>> start
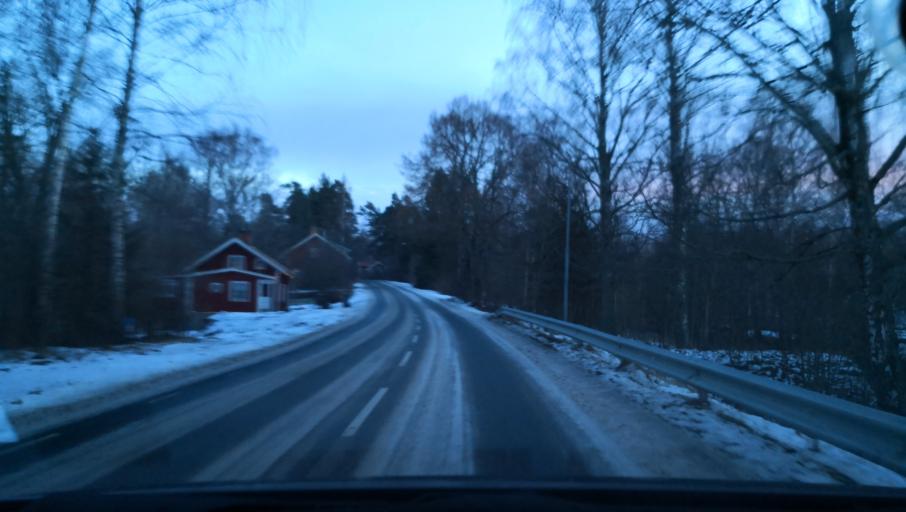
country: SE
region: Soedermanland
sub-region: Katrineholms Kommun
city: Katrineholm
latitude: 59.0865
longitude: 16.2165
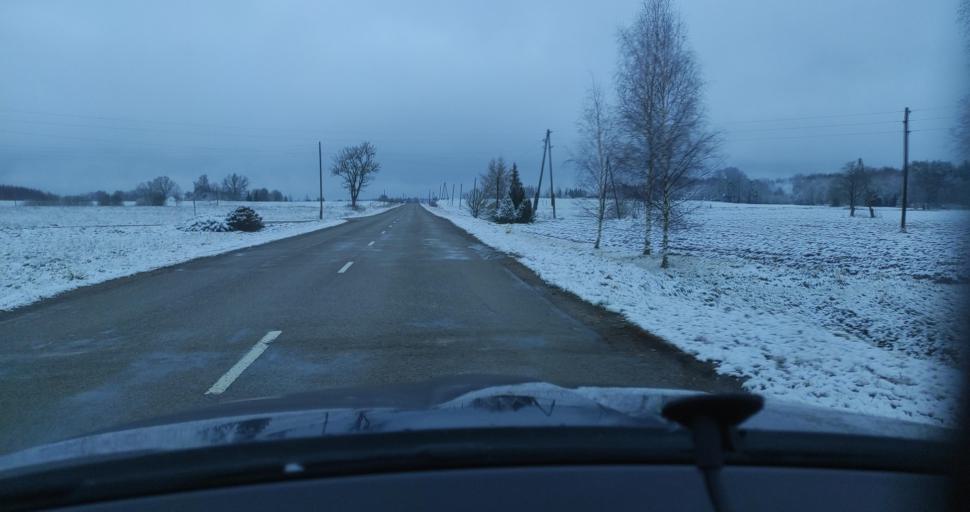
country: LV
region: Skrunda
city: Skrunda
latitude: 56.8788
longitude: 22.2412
>> end
>> start
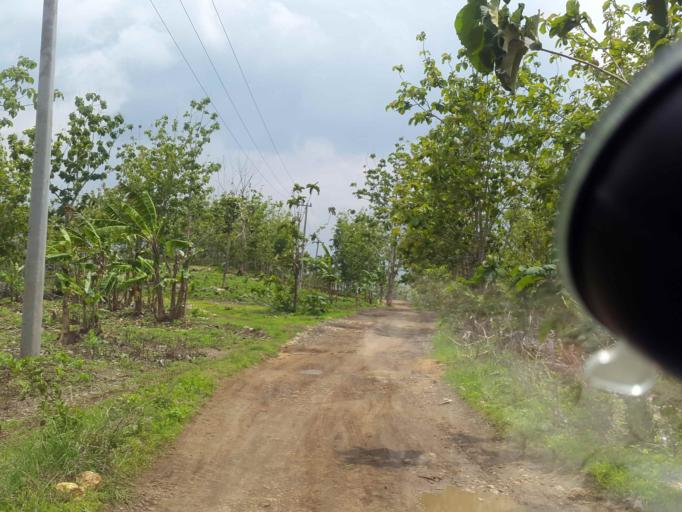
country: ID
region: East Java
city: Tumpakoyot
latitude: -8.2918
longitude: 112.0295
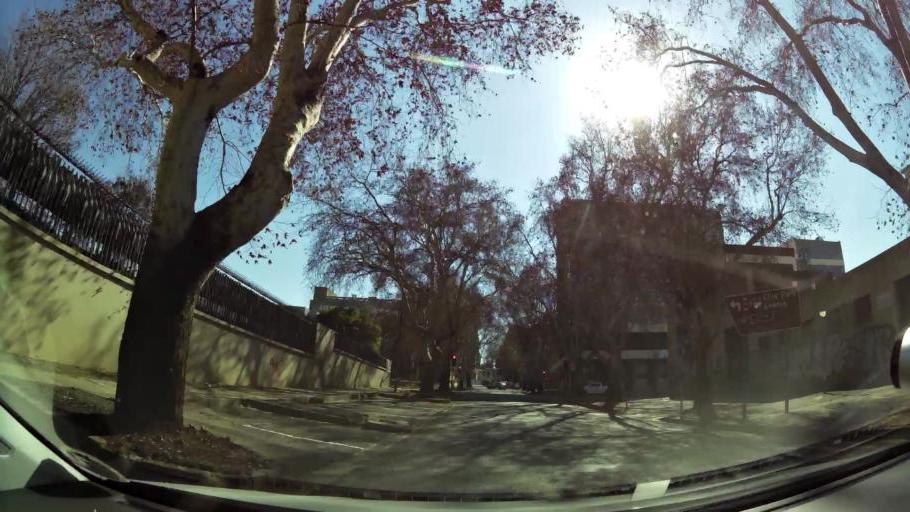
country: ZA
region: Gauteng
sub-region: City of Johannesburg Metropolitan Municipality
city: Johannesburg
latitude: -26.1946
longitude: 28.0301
>> end
> _SET TASK_
Edit the lines that begin at the one containing "longitude: 112.0295" and stop after the one containing "longitude: 28.0301" by replacing "latitude" with "lat", leaving everything else unchanged. Give only those lines, without the pictures.

> _FINISHED ANSWER_
longitude: 112.0295
country: ZA
region: Gauteng
sub-region: City of Johannesburg Metropolitan Municipality
city: Johannesburg
lat: -26.1946
longitude: 28.0301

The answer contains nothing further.